* **Task directions**
Please convert the items below into a JSON list of strings, one string per line, starting at the line that contains "Is the sum of" and ending at the end of the items. Omit blank lines and leave out the pictures.

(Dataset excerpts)
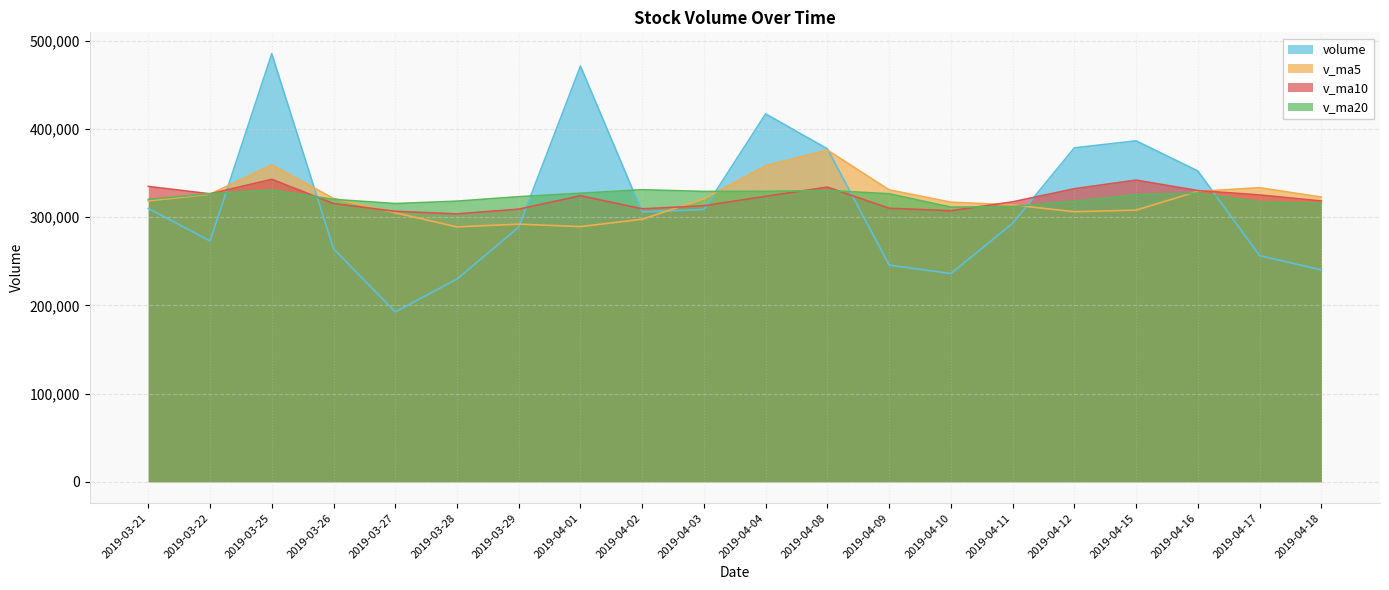

True or false: v_ma5 and v_ma20 intersect in this chart.

True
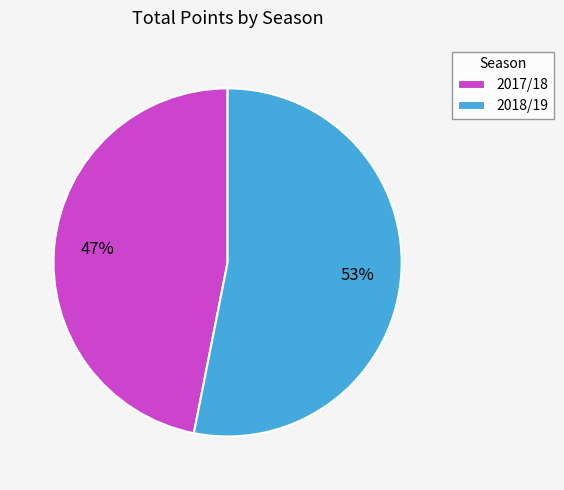

Is the sum of 2017/18 and 2018/19 greater than half?

Yes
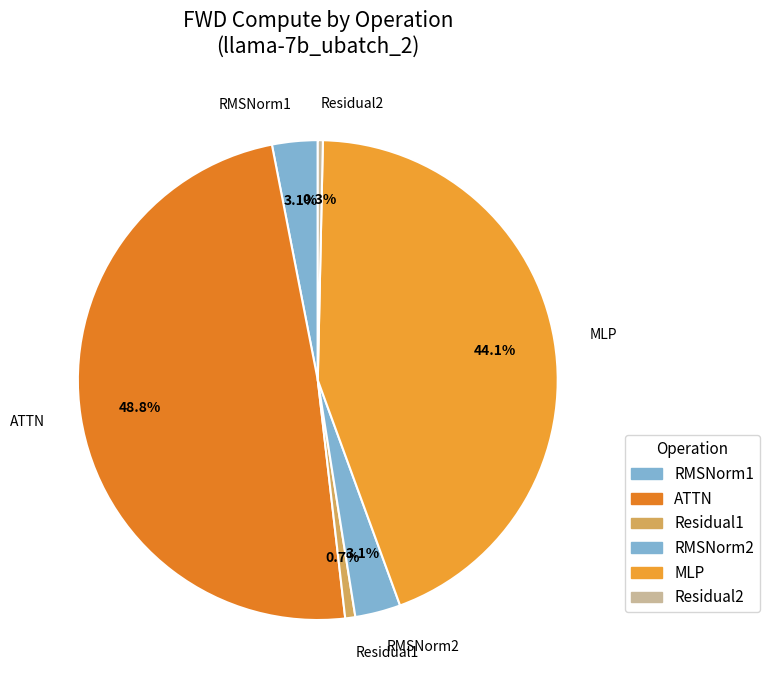

Count the number of slices in the pie.

6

* **Task answer**
[
  "Is the sum of 2017/18 and 2018/19 greater than half?",
  "Yes",
  "Count the number of slices in the pie.",
  "6"
]